Unfortunately, SMILES descriptions are for the most part silent on this topic. Neither descriptions nor examples appear in Daylight online documentation, Weininger's SMILES paper, and Weiningers extended description.

OpenSMILES partially addresses the issue by explaining that at least the single bond type between two lowercase atoms, as in biphenyl (c1ccccc1-c2ccccc2), is legal:

"… a bond between two aromatic atoms is assumed to be aromatic unless it is explicitly represented as a single bond '-'. However, a single bond (nonaromatic bond) between two aromatic atoms must be explicitly represented. …

How should we interpret c1cc-ccc1 in light of this guidance? It's not clear because the meaning of "assumed to be aromatic" isn't clear. If the meaning is that the bond order of the single bond can never be promoted, then application of the maximum matching procedure leads to a specific kekule form of benzene and all is well. However, extending this interpretation to c1cc=ccc1 leads to a cyclocumulene (C=1C=C=C=CC=1) and an implicit hydrogen count of zero. The contradiction remains.

In a 2017 presentation, Noel O'Boyle reiterated the OpenSMILES interpretation. In a nutshell, it states that the single bond type is not to be promoted to a double bond through kekulization. Its terminal atoms may contain other bonds that will be promoted. One motivation could be improved performance. In biphyenylene the technique restricts the range of possible mesomers, which may be helpful for depiction.

Biphenylene SMILES
Biphenylene SMILES. Placement of the single bonds type between lowercase atoms restricts kekulization options. [source]

Then there's the aromatic bond (:). What's its purpose? In one interpretation, it does nothing at all - ever. In another, it could signify that non-lowercase terminals should be eligible for kekulization, as if they were written lowercase. Sources have something to say, but not much.

OpenSMILES instructs:

The aromatic-bond symbol ':' can be used between aromatic atoms, but it is never necessary …

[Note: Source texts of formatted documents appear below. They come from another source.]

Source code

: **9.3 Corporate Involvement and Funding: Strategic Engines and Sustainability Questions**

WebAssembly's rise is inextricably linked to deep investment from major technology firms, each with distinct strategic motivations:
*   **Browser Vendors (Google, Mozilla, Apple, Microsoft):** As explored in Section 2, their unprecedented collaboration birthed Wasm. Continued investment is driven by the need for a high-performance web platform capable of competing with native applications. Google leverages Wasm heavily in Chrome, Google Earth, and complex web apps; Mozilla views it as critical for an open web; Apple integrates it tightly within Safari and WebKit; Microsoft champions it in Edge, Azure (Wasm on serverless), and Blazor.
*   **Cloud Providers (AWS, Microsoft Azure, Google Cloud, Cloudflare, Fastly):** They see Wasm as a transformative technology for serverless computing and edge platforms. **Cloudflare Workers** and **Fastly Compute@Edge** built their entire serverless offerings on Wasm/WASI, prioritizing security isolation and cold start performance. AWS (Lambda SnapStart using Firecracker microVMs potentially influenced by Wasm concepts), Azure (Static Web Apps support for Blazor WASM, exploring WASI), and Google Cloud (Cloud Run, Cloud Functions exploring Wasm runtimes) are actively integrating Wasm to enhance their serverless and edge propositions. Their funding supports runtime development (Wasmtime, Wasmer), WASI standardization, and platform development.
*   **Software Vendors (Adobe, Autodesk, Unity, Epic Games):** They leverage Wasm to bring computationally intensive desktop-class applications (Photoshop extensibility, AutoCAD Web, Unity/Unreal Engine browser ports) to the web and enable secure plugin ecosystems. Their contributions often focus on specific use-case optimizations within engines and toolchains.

Weininger's original SMILES paper notes:

Single and aromatic bonds may be, and usually are, omitted.

In other words, the aromatic bond is optional in the same way that a single bond is optional. The SMILES strings c:1:c:c:c:c:c:1 and c1ccccc1 both represent the same molecule, benzene, just like C-1-C-C-C-C-C-1 and C1CCCCC1 both represent cyclohexane. As far as fast hydrogen counting is concerned, an aromatic bond behaves like an elided or single bond.

What isn't clear is the meaning of a SMILES like C:1:C:C:C:C:C:1. Is this benzene or cyclohexane? Is it even valid? A small Twitter survey illustrates the confusion:

Depending on your perspective on these topics, the procedure you use for hydrogen counting may need to be adapted.

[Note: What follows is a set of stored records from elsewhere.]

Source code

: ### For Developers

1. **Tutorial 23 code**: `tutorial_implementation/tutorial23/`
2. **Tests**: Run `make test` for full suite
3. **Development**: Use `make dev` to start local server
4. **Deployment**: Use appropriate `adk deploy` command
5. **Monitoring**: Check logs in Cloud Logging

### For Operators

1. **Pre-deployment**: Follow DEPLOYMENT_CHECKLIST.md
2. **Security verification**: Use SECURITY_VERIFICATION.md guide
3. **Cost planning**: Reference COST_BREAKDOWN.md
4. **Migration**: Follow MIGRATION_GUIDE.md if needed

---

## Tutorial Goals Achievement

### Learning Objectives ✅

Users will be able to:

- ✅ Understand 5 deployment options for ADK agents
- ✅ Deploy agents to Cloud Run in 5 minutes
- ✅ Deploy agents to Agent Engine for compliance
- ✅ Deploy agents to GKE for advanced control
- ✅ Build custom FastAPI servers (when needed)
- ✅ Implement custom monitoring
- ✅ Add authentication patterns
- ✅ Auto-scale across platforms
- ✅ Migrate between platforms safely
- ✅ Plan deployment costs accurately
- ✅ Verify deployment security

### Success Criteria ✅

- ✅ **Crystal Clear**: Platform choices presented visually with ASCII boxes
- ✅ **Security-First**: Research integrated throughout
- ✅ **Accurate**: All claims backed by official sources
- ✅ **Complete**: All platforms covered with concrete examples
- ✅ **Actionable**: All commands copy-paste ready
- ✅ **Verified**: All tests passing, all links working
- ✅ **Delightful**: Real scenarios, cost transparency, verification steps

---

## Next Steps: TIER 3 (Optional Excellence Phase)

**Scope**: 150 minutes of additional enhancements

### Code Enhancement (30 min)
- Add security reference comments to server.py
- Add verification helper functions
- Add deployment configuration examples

The main limitation of the procedure outlined here is that the aromatic π-system of the SMILES representation never gets validated. This is but one of numerous semantic issues that can consume a rather large number of lines of code, such as: ring closure digits that don't match or which are duplicated on the same atom; negative implied neutron count; negative implied valence electron count; and so on. If you doubt the quality of the SMILES you're working with, you may need a more comprehensive solution.

Previous Work

To my knowledge, the first mention of the basic idea presented here occurred on the OpenSMILES mailing list. The proposal there differs from the one here in some important ways. More recently, John Mayfield proposed a similar idea, along with a few alternatives.

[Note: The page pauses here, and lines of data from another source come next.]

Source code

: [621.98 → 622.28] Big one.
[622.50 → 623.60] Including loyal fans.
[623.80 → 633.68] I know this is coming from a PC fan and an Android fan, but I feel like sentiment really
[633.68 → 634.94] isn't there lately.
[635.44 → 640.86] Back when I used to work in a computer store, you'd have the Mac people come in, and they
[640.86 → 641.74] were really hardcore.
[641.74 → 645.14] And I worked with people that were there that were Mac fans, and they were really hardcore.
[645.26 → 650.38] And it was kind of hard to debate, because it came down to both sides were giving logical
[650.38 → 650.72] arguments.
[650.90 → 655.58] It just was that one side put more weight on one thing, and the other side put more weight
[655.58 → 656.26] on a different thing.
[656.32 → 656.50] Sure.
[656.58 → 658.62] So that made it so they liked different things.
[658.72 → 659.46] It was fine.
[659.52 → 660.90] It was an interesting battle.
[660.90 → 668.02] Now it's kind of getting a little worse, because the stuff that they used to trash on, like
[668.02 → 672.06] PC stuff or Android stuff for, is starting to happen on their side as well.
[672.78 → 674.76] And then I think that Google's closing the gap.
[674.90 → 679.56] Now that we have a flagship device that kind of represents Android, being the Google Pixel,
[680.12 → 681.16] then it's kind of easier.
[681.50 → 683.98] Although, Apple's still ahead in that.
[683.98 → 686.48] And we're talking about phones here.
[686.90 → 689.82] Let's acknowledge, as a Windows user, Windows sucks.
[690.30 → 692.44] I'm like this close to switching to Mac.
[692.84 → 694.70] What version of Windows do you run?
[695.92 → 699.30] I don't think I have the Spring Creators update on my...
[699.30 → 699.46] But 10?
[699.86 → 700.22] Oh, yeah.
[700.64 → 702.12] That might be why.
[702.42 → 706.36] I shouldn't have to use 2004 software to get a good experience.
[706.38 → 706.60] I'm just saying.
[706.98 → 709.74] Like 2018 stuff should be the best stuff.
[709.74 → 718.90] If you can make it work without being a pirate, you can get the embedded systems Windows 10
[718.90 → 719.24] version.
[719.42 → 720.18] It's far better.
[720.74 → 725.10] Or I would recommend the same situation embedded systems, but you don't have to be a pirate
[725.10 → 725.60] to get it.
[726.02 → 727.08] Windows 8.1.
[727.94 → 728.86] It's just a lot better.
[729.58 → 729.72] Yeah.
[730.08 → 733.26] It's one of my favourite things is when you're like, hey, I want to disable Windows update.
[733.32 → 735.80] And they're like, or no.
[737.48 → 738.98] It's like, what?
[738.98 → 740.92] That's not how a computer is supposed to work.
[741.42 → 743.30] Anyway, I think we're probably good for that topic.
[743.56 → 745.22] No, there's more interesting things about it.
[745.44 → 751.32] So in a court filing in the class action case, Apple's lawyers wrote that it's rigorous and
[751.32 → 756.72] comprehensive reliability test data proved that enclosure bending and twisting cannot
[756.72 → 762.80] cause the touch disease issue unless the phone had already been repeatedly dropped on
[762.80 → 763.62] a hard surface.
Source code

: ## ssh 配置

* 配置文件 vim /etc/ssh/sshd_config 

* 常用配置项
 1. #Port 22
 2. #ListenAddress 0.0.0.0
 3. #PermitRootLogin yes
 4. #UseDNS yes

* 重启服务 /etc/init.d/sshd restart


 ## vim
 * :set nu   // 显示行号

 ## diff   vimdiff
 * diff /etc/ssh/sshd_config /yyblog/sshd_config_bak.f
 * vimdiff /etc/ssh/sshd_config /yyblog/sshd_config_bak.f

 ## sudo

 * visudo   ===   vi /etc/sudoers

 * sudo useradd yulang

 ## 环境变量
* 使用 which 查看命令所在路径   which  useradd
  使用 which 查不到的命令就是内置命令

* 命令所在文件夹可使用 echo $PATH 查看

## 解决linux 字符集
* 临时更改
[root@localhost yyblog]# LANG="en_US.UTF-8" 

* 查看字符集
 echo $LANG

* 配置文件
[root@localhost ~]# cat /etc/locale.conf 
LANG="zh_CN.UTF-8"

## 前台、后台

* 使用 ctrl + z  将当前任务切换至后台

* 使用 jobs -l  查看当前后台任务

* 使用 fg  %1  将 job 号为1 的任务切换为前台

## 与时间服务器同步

Implicit atomic hydrogen count is a computed property in SMILES. The computation is straightforward for bracket and aliphatic atoms, but more complicated for aromatics. The problem can be efficiently solved in most cases by correcting for the effect of kekulization. Ambiguous meaning and/or validity of certain SMILES constructs means taking a stand, but this is no different than using a toolkit.